--- DOCUMENT EXTRACT ---
==*==

# Long term storage in basement (may be dumb question)



## suzyq (Jan 21, 2011)

We live in an old house with a fieldstone foundation. The basement is part dirt flour and some broken up sections of cement (don't know why). Perhaps twice a year we get some water in it; but we now know where it's coming from and hopefully can stop it from happening. Other than those times, I would not consider it damp. 

We were thinking of building a very large cupboard down there (off the ground on cement blocks or something) to store some food. We have even thought of using non-working freezers down there for storage. I really hope there's a way to make it work. It's nice and cool and dark without a huge change in temperature. As long as we can stop the water from coming in those couple of times, can the basement be used for long-term food storage?

We're trying to figure out where to store everything. This old house has very little storage space.

Thanks.


----------



## NaeKid (Oct 17, 2008)

Are the basement walls suitable for shelving to be attached directly or would you need to have floor-standing shelves? If you can, whatever shelving you use, make sure that they are fairly heavy-duty in nature (nothing thinner than 16G steel) so that they do not buckle under the weight of the product / produce that you plan to put on them.

If you want to use the basement as a cellar for root-vegies, there are plans here on PS (and all over the 'net) for making proper boxes that you can fill with sand in order to keep potatoes, carrots, etc all fresh with very little work.

Moisture in the air will not harm home-canning jars but it can attack metal containers (commercial canned product). If you can keep the humidity level low (like with a passive dehumidifier) then metal cans will be less likely to rust.

Any dry-goods should be stored in plastic-pails with a good sealing lid (a lid like a gamma-seal lid is a great choice)


----------



## JayJay (Nov 23, 2010)

suzyq said:


> We live in an old house with a fieldstone foundation. The basement is part dirt flour and some broken up sections of cement (don't know why). Perhaps twice a year we get some water in it; but we now know where it's coming from and hopefully can stop it from happening. Other than those times, I would not consider it damp.
> 
> We were thinking of building a very large cupboard down there (off the ground on cement blocks or something) to store some food. We have even thought of using non-working freezers down there for storage. I really hope there's a way to make it work. It's nice and cool and dark without a huge change in temperature. As long as we can stop the water from coming in those couple of times, can the basement be used for long-term food storage?
> 
> ...


Sounds great---and I am not an expert on dampness..but when you start shelfing??? concrete blocks and 2 X 10's or 2 X 12's depending on your space are great inexpensive shelfs..you can even use shelf paper to make the wood smooth and pretty!!

==*==

--- GIVEN RECORDS ---
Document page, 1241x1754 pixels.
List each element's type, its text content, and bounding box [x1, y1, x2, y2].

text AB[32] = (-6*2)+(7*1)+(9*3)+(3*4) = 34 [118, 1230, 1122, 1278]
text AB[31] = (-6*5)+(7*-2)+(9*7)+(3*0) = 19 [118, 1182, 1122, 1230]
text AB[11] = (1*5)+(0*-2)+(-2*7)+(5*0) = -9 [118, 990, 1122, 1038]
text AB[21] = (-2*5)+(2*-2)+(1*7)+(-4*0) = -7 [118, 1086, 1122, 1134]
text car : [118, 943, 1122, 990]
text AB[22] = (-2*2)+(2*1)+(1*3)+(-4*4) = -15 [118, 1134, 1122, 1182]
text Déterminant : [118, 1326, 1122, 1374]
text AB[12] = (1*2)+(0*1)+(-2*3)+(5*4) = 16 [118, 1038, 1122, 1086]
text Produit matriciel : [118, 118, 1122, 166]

==*==

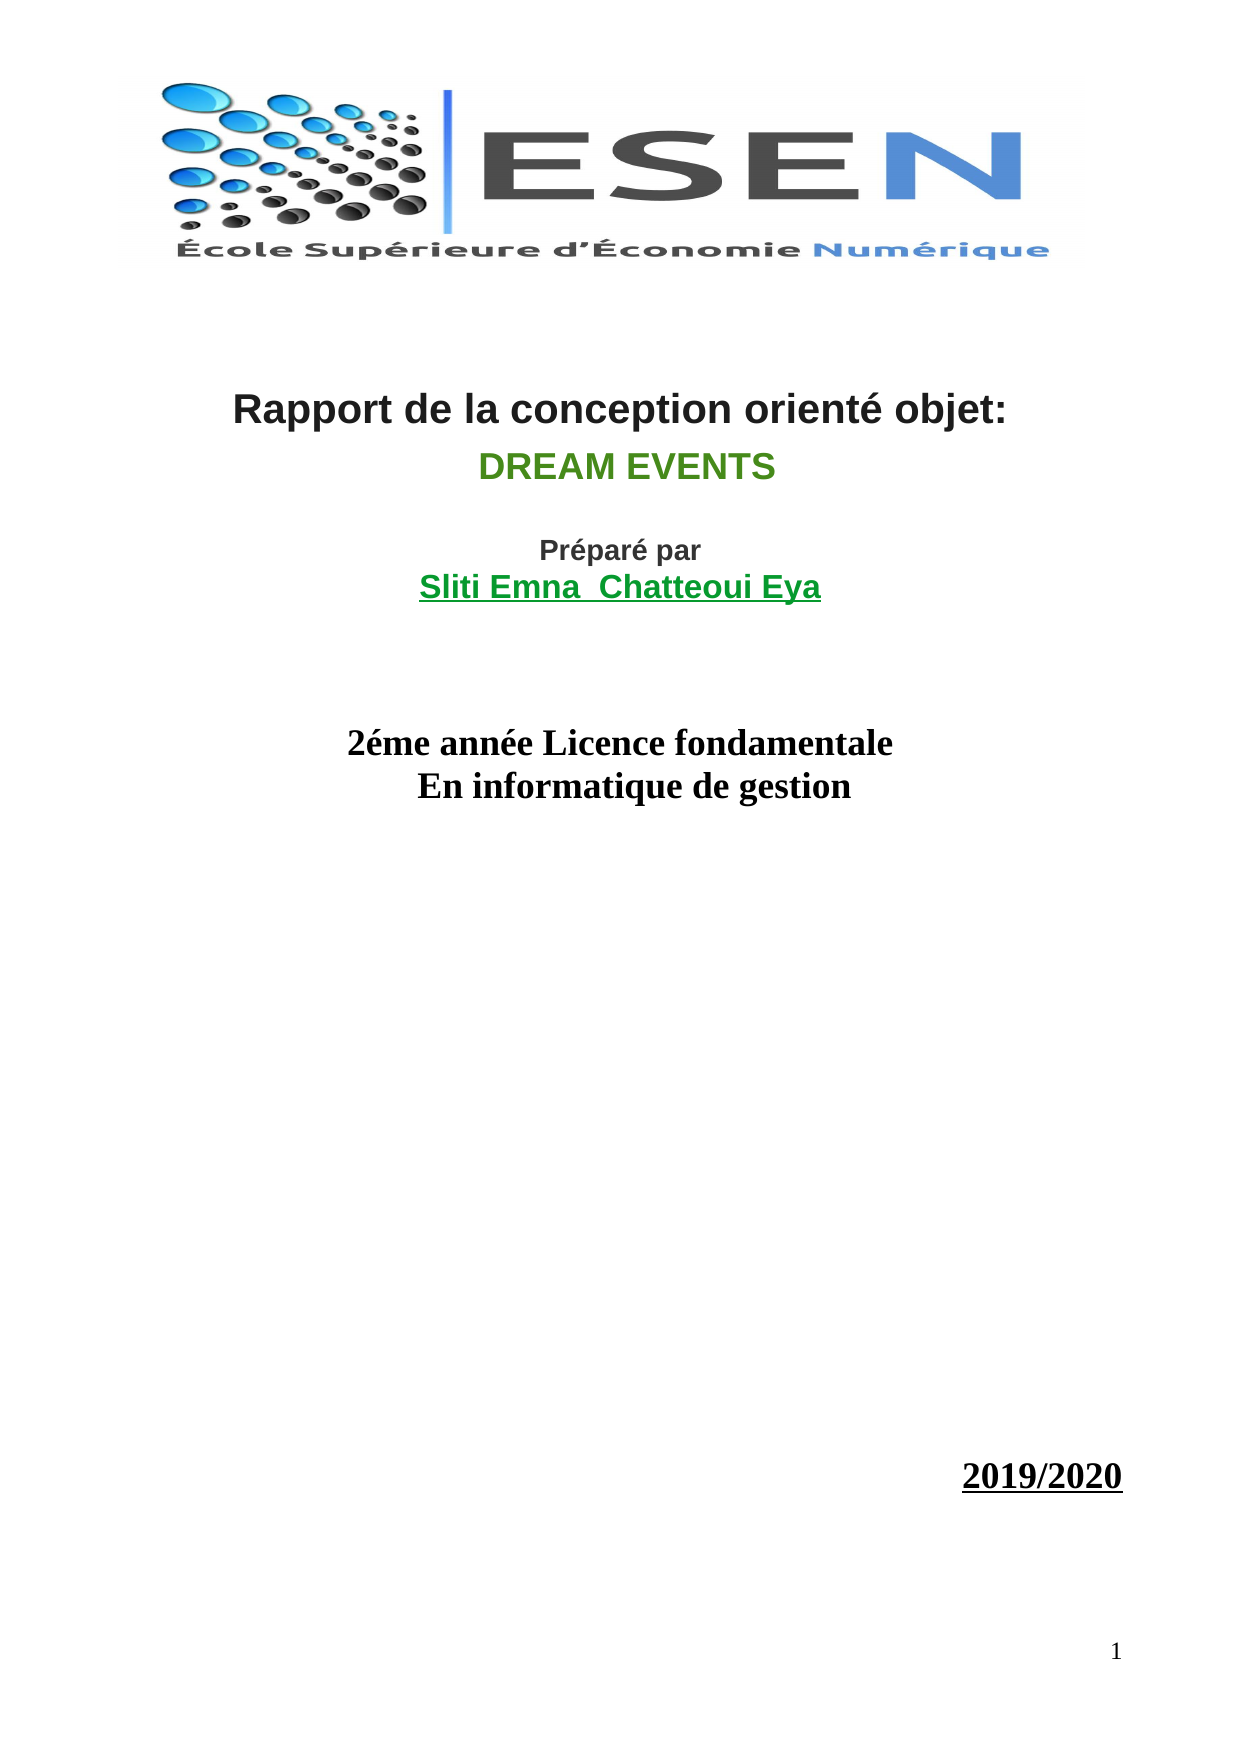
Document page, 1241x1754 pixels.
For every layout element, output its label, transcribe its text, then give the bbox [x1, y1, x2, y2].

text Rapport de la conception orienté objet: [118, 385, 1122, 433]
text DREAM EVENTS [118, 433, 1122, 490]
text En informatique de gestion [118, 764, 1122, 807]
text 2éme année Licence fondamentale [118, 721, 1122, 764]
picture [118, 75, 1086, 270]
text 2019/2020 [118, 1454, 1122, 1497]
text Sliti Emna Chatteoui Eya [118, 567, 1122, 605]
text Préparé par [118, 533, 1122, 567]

==*==

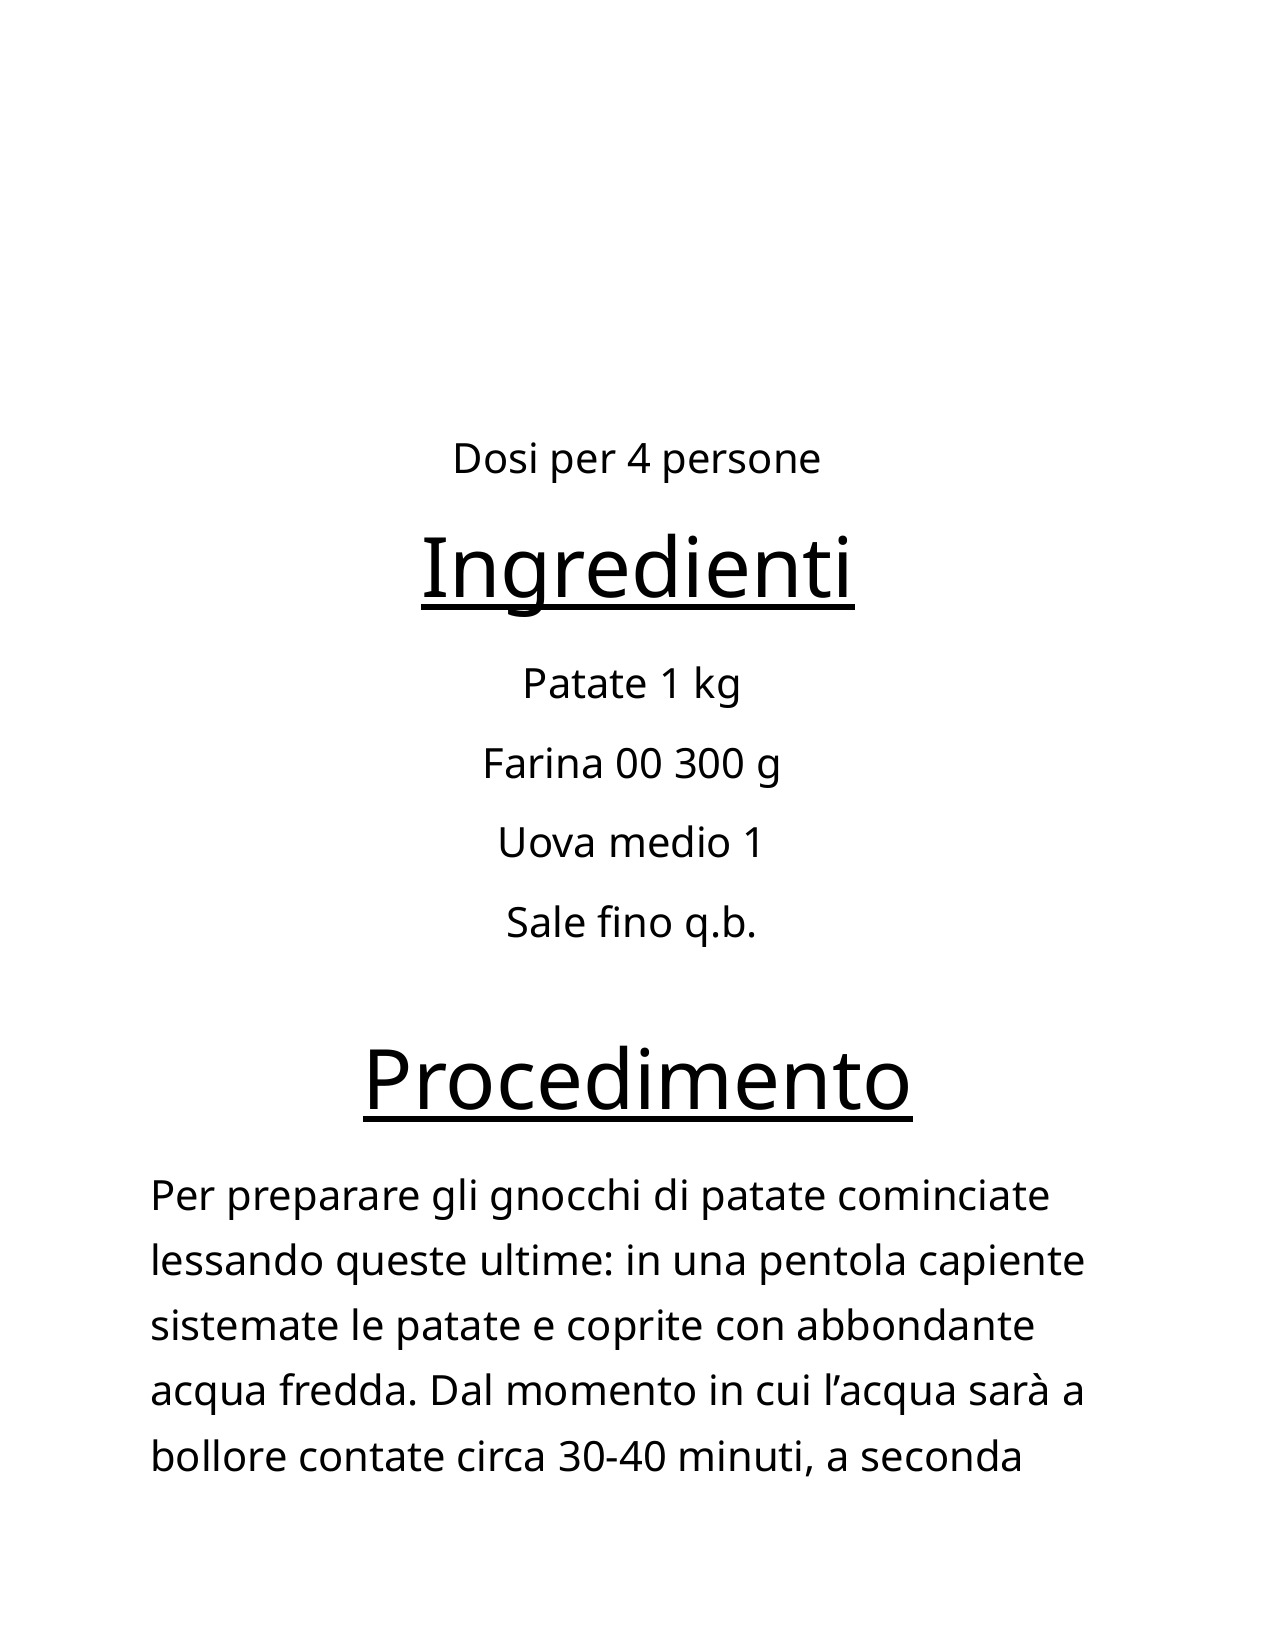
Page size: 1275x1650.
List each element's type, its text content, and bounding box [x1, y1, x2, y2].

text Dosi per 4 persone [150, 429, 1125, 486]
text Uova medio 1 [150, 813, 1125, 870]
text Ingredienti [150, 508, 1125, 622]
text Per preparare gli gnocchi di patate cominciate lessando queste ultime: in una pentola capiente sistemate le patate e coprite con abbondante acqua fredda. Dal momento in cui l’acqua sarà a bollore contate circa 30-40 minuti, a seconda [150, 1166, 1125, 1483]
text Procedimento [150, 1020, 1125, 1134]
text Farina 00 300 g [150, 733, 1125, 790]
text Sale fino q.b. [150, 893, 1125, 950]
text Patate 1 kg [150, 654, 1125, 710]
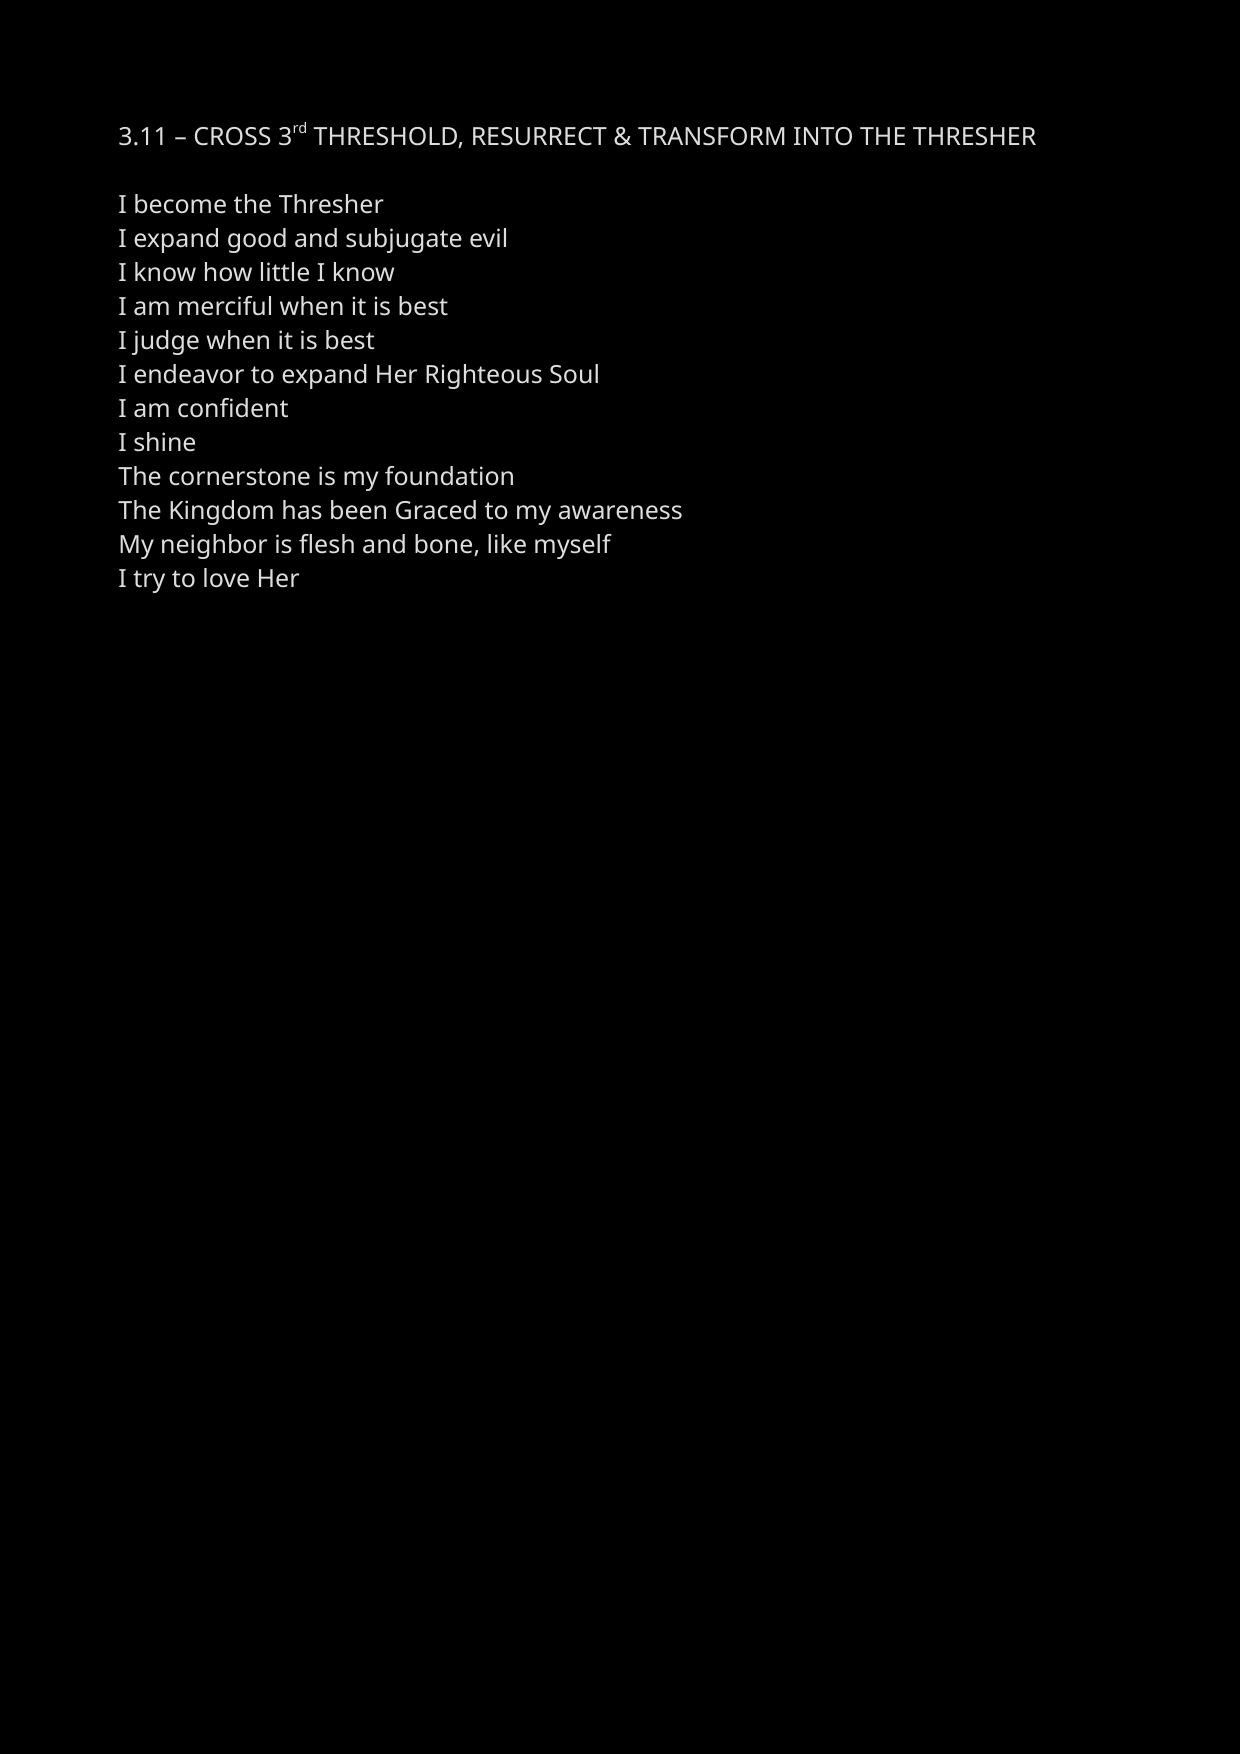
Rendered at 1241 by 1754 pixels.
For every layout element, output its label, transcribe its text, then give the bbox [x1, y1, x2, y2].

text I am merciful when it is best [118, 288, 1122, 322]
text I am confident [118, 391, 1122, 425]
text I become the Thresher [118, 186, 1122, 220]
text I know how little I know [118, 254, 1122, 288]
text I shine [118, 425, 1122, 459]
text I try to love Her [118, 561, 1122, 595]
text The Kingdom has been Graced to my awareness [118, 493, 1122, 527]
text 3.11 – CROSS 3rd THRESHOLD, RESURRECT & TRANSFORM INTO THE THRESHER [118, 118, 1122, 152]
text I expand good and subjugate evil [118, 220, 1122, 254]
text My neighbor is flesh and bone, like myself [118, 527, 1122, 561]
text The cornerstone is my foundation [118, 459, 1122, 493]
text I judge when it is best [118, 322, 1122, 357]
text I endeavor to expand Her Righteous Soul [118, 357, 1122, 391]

==*==

--- TASK LIST ---
A) In the basement food storage thread, what is the thinnest steel NaeKid says shelving should be made of?
B) Reproduce the basement food storage thread word for word, from "## suzyq (Jan" down to "little storage space.".
C) Carry the basement food storage thread on from its last post.

--- ANSWER LIST ---
A) 16G steel

B)
## suzyq (Jan 21, 2011)

We live in an old house with a fieldstone foundation. The basement is part dirt flour and some broken up sections of cement (don't know why). Perhaps twice a year we get some water in it; but we now know where it's coming from and hopefully can stop it from happening. Other than those times, I would not consider it damp. 

We were thinking of building a very large cupboard down there (off the ground on cement blocks or something) to store some food. We have even thought of using non-working freezers down there for storage. I really hope there's a way to make it work. It's nice and cool and dark without a huge change in temperature. As long as we can stop the water from coming in those couple of times, can the basement be used for long-term food storage?

We're trying to figure out where to store everything. This old house has very little storage space.

C)
I wish I had your basement.:2thumb:


----------



## suzyq (Jan 21, 2011)

Thank you. I will be sure to make them sturdy enough to hold the weight. I had planned on using 5 gallon buckets with gamma seals for dry goods and was hoping they would be OK down there. I'm waiting to see if I can get free pails from the local grocery store bakery. Two sons work at the store so I'm having one of them ask the bakery manager. We would be building free-standing shelves. The furnace has it's own "room" down there.

Now to clean out that basement. There's so much junk down there that was there when we moved in 18 years ago, including an old oil tank and a couple of metal 55 gallon drums.

Thanks again.


----------



## JayJay (Nov 23, 2010)

suzyq said:


> Thank you. I will be sure to make them sturdy enough to hold the weight. I had planned on using 5 gallon buckets with gamma seals for dry goods and was hoping they would be OK down there. I'm waiting to see if I can get free pails from the local grocery store bakery. Two sons work at the store so I'm having one of them ask the bakery manager. We would be building free-standing shelves. The furnace has it's own "room" down there.
> 
> Now to clean out that basement. There's so much junk down there that was there when we moved in 18 years ago, including an old oil tank and a couple of metal 55 gallon drums.
> 
> Thanks again.


You're welcome...I couldn't find anyone to give me buckets either and bought at Lowe's for $3.54 each..my husband was looking at a second truck 20 miles away and we went into an IGA---I asked and she sold me 2 and 5 gallon with seal tight lids for $1 each:2thumb:--the little ones are great for heavy food like sugar...

Good luck with your stocking...I just emptied 4 buckets of water(20 gallons) and put it in 45 gallon trash cans with rollers and filled it little by little...I have a back I am careful with..:gaah:

I now have 4 buckets to fill with whatever!!:2thumb:


----------



## suzyq (Jan 21, 2011)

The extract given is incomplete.